= EXCERPTED PASSAGE =
# Chrome alloy wheel paint



## Whodafunk (Jul 9, 2012)

I've just refurbed my alloys but not happy with the dull silver finish. I'm after some chrome Alloy spray paint but there's not much about. Can anyone recommend some?


----------



## craigeh123 (Dec 26, 2011)

You won't get a chrome finish from aerosol - you could use shadow chrome paint like BMW there's a website that sells wheel paint , have a google search they specialise in all tyoes and colours


----------



## Andyb0127 (Jan 16, 2011)

Whodafunk said:


> I've just refurbed my alloys but not happy with the dull silver finish. I'm after some chrome Alloy spray paint but there's not much about. Can anyone recommend some?


Only place I've seen chrome spray is in Halfords. A mate of mine did his wheels with Halfords aerosol chrome spray. I must admit it actually looked alright. So might be worth a look. :thumb:


----------



## Whodafunk (Jul 9, 2012)

Cheers, ill have a look this weekend


----------



## waqasr (Oct 22, 2011)

Chrome Spray paint never comes out right. When you laquer it, it just goes silvery. Google a company called Alsa Corp, their chrome spray paint is probably best. However if you do want to try the halfords one, make sure you base is a gloss black and then chrome paint over it.

= YOUR TASKS =
(a) From the chrome wheel paint thread, extract the part that opens with the words containing "## waqasr (Oct" and closes with "paint over it.".
(b) Answer these questions about the chrome wheel paint thread:
(i) In which shop has Andyb0127 seen chrome spray?
(ii) What company does waqasr suggest searching for?
(iii) What base should be used under the Halfords chrome paint?
(c) Write a continuation of the chrome wheel paint thread, starting after its final post.
The items after this text are not needed.

= MATERIAL SUPPLIED =
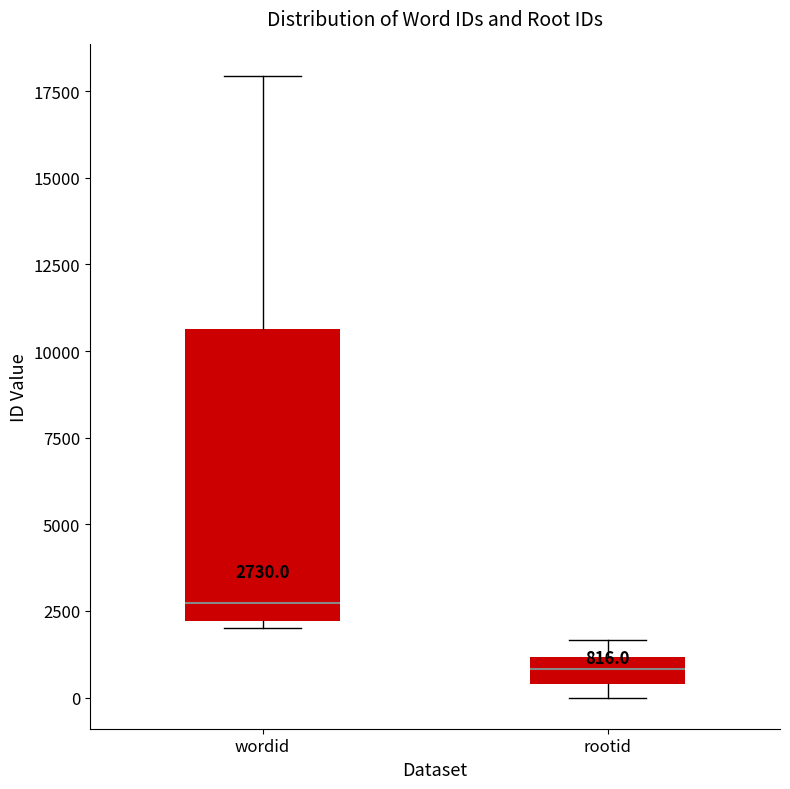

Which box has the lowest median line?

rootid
---
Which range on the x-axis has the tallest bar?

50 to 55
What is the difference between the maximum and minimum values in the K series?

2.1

= YOUR RESPONSES =
(a)
## waqasr (Oct 22, 2011)

Chrome Spray paint never comes out right. When you laquer it, it just goes silvery. Google a company called Alsa Corp, their chrome spray paint is probably best. However if you do want to try the halfords one, make sure you base is a gloss black and then chrome paint over it.

(b)
(i) Halfords
(ii) Alsa Corp
(iii) A gloss black base

(c)
----------



## J.D (Apr 26, 2012)

*Mirrachrome*

A company called Alsa do a paint called 'Mirrachrome', ive seen it used on posh yachts....










I suspect it would actualy drive you insane trying to flat and polish it.....


----------



## rob3rto (May 23, 2007)

J.D said:


> A company called Alsa do a paint called 'Mirrachrome', ive seen it used on posh yachts....
> 
> 
> 
> ...


Is that even legal?
Imagine the glare off it at night from other cars headlights.


----------



## J.D (Apr 26, 2012)

rob3rto said:


> Is that even legal?
> Imagine the glare off it at night from other cars headlights.


Reverse parking using your wing mirrors would be amusing......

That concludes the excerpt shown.